Tocar

 en Jorge Valencia Munguía

Jorge Valencia*

A diferencia de otras culturas, a los mexicanos nos gusta tocarnos.
Nos tocamos el hombro para recalcar la relación de cuates. Una persona adulta toca en la cabeza a los niños: significa que se reconoce la jerarquía y se le infunde buenas vibras al infante.
El saludo de mano en nosotros suele ir acompañado de una palmada en la espalda. Con beso en la mejilla entre mujer y hombre o entre mujer y mujer. El abrazo es una muestra entrañable de cercanía o de interés por estarlo.
Los amorosos se tocan para saber que existen. La sensación de un brazo sobre los hombros otorga la certeza de la vida. El amor es táctil y se manifiesta en la yema puntual de los dedos.
El padre toca la mano del hijo. El hijo toca la piel levísima de la abuela y la abuela toca fantasmas. Seres que vienen con la intermitencia de su locura senil.
Dios toca a los hombres con la luz del sol. Con la brisa de la tarde y el rocío de la mañana.

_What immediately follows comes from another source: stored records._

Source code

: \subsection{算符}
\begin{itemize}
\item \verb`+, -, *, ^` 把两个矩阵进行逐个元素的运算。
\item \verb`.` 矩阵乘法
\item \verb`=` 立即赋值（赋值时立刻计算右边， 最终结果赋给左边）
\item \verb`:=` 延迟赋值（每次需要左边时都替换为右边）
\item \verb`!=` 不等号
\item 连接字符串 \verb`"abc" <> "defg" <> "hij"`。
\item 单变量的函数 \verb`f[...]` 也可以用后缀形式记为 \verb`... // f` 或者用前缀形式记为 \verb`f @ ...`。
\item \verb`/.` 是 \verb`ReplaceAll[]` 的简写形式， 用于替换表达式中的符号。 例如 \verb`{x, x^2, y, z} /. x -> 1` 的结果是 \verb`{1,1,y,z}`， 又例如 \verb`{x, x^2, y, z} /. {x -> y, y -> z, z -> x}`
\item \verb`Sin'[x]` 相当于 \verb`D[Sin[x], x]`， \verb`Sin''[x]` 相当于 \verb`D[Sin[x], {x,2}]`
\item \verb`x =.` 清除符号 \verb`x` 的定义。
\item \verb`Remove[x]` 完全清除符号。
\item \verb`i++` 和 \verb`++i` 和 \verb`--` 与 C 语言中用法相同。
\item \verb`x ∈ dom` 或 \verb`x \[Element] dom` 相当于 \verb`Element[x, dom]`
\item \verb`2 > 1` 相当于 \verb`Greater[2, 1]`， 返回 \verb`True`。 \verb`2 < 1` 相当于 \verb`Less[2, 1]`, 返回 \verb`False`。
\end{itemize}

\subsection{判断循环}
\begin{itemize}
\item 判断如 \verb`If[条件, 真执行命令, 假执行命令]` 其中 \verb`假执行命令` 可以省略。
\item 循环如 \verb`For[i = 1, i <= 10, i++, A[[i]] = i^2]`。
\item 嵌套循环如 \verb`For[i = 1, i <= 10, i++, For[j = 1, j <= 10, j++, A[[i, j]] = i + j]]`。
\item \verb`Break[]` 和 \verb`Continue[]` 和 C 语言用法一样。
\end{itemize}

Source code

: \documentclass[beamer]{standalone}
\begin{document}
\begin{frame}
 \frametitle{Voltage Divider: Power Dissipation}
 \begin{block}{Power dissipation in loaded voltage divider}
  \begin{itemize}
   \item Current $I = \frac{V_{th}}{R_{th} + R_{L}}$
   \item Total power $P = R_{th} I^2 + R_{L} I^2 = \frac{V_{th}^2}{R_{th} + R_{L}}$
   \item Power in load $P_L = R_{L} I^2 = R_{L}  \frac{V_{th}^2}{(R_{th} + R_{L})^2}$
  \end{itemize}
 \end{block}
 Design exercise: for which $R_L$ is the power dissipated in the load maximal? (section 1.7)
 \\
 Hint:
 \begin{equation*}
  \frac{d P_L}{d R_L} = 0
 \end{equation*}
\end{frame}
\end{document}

Los toca con la lluvia y los relámpagos. Con la pátina de la luna y el enchinamiento cutáneo ante los chillidos de los murciélagos.
Tocar permite la transmisión de la energía. Y la recepción de la tristeza, la frustración, la impotencia. O la alegría, el entusiasmo, el afecto.
Los que se quieren se toman de la mano, convirtiendo sus cuerpos en extensión de sí: el otro es también uno. Los ojos del otro son también los ojos de quien se toma de la mano y camina por un sendero oscuro. O luminoso. Es más fácil ver tomado de la mano ajena.
Los perros quieren ser tocados por sus familiares humanos. Mueven la cola y lamen la piel. Enseñan sus panzas para indicar el sitio predilecto de la caricia.
Las caricias son formas de la reconstrucción. Se pasa la palma por los contornos de la persona elegida. Se emprende un vaivén con el roce de las manos (puede ser una sola). Ese acto contiene la fuerza de la creación.
Miguel Ángel imaginó a Dios tocando la punta del dedo del ser humano como cesión del don de la vida. El que toca se sucede. Regala su esencia. Se perpetúa y trasciende.
No es gratuito que al fenómeno de hacer música se le denomine “tocar”. La guitarra o el piano o el bandoneón. “Tocar” es producir magia. La música toca el oído y la piel a través de sus vibraciones. Violentas o cadenciosas o estridentes.
Tocar y oír son dos versiones de una misma cosa.
Nadie que entienda el significado profundo de la compasión puede negarse a ser tocado. Salvo los autistas, las personas necesitamos esa revelación. Como la guitarra, estamos hechos para ser tocados. Sólo así somos capaces de una balada o de un rocanrol.
Tocar y ser tocados son signos de nuestra supervivencia.